In welchem Jahre Schönefeld exakt gegründet wurde, kann mit absoluter Gewissheit keiner mehr sagen. Die Unterlagen dazu gingen mit dem damaligen Ortsarchiv in den Wirren des Dreißigjährigen Krieges verloren, andere Unterlagen wie die Kirchenbücher verbrannten bei der Völkerschlacht. Jedoch fand man auf dem Galgenberg (nördlich der Bautzener Straße) sowie im Bereich des Mariannenparks mehrere Bruchstücke aus der jüngeren Bronzezeit, die auf eine damalige Siedlungsstelle hinweisen.
Ebenso fand man beim Anlegen des Schönefelder Volksparkes (dem heutigen Mariannenpark) eine ca. 75 mal 60 cm große Urne und mehrere prähistorische Brandstellen, was ebenfalls auf eine frühe Besiedlung hinweist.
Am 16. November 1404 belehnte Georg Albrecht von Colditz den Ratsmann Thümmel mit dem Dorfe Schönefeld, welches dann über 3 1/2 Jahrhunderte im Besitze der Familie blieb. Aus diesem Grund ließ die Familie Thümmel am Westrand des Dorfes ein Rittergut und im Jahre 1604 ein Schloss als Herrensitz erbauen. Die Schönefelder Allee (früher Lindenallee - wegen den Linden) wurde von Moritz Thümmel in den Jahren 1621/22 angelegt und verläuft auch heute noch auf dem gleichen Wege. Er verband damals das Schloss mit Volkmarsdorf und der Stadt Leipzig.

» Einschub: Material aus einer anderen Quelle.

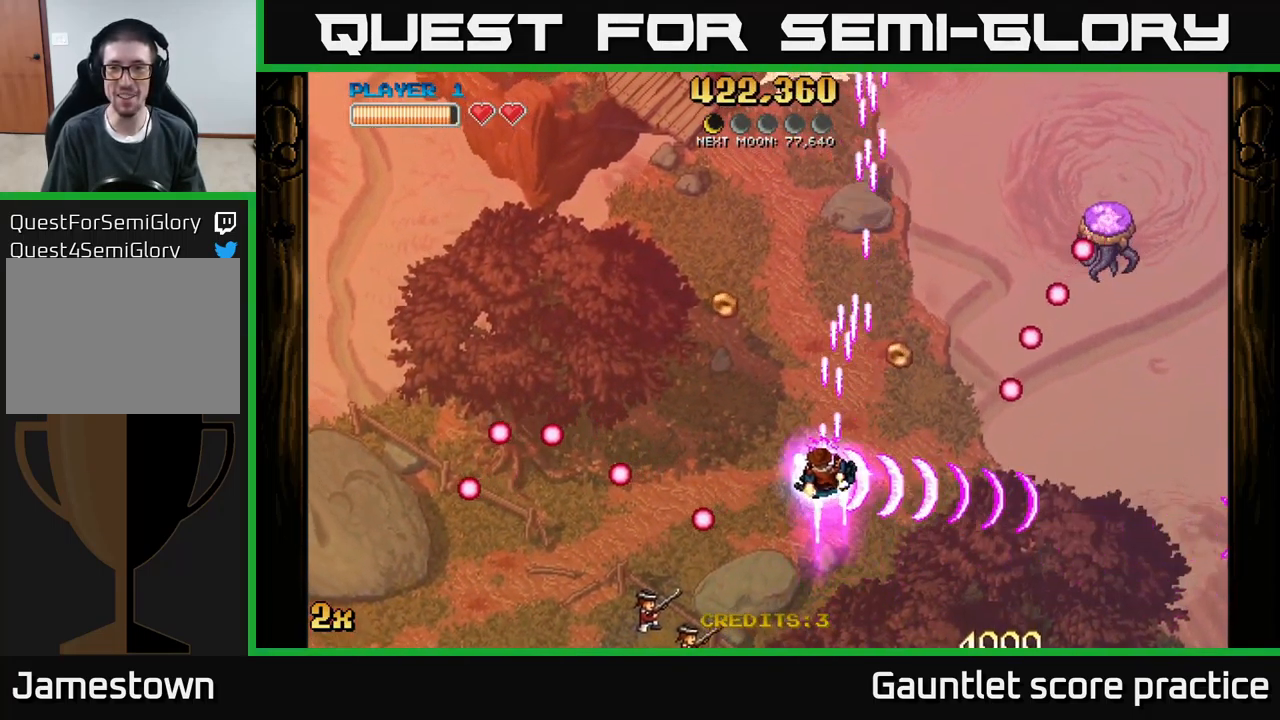
{"buttons": ["A"], "left_stick": "left", "events": [[67, "left_stick", "up-right"], [100, "X", "down"], [267, "X", "up"], [417, "left_stick", "left"]]}
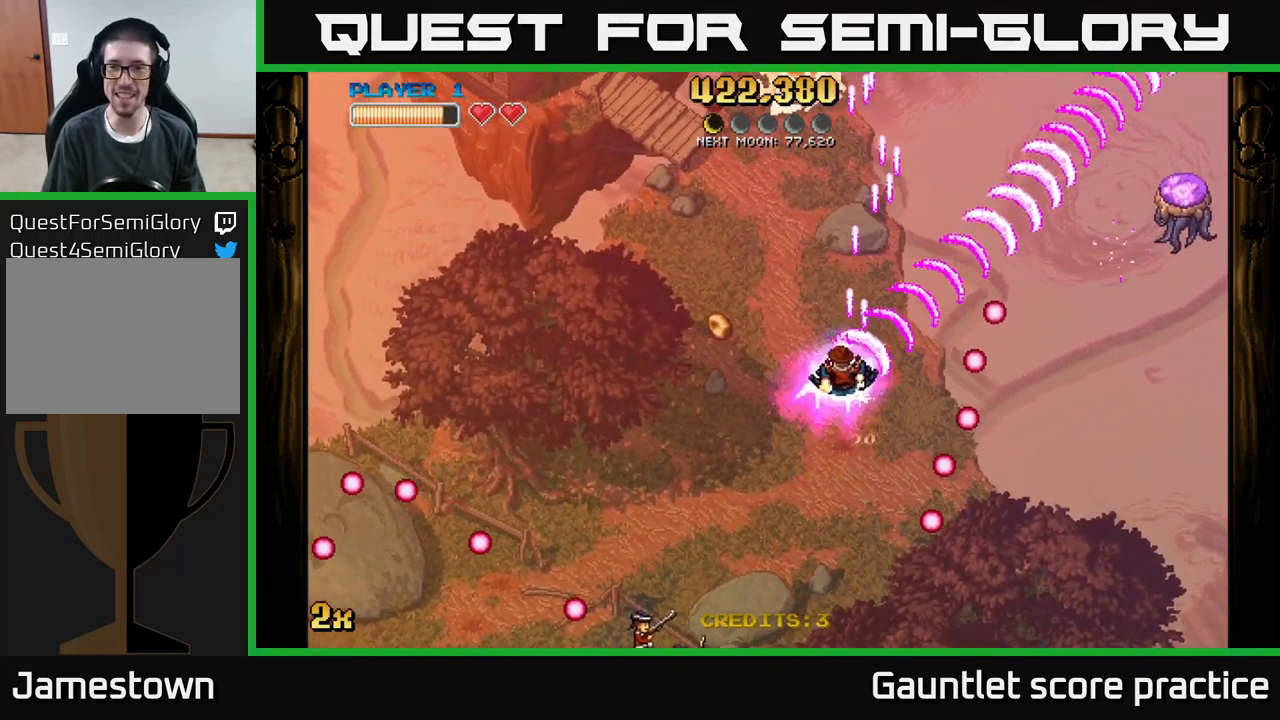
{"buttons": ["A"], "left_stick": "up-right", "events": [[267, "left_stick", "up-right"], [284, "X", "down"], [417, "X", "up"]]}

Nach dem Tod des letzten Gutsbesitzer Schneiders 1815 wurde Marianne Schneider Alleinerbin seines Vermögens - dem Dorf, Gut und dem Schloss Schönefeld. 1849 ging Schönefeld in den Besitz deren Tochter Hedwig Schneider über. Durch Heirat wurde sie später Baroness Clara Hedwig von Eberstein. Im Jahre 1900 starb sie als letzte Alleinbesitzerin des Ortes. Ihr hat Schönefeld eine Sehenswürdigkeit zu verdanken. Hinter der Gedächtniskirche (Ossietzkystraße) hat sie sich und ihrer Familie eine Pyramide als Grabstätte anlegen lassen. Diese wurde 2011 saniert. Der Baronin ist ebenfalls der Mariannenpark zu verdanken. Sie verfügte in ihrem Testament, dass ihr herrschaftlicher Park (Schloßpark) und "ingleichen die alte schöne Lindenallee und - worauf mein Wunsch besonders gerichtet ist - das Stück Feld westlich der Allee so lange als möglich unbebaut - zum Rittergut und dem Stifte für alle Zeiten erhalten bleiben".
1903 beschloss der Schönefelder Gemeindevorstand besagte Seite der Allee "als Park oder durch Anpflanzungen herzurichten". Und so ließ die Gemeinde auf dem 200.000 qm großen Flur ab 1911 von einem Gartenarchitekten namens "Leberecht Migge" einen Volkspark anlegen. Erst im April 1928 konnte der damalige "Volkspark Schönefeld" endgültig fertiggestellt werden. 1931 erhielt Schönefelds grüne Oase den Namen "Mariannenpark" (übrigens nach der Mutter von Hedwig von Eberstein - Marianne).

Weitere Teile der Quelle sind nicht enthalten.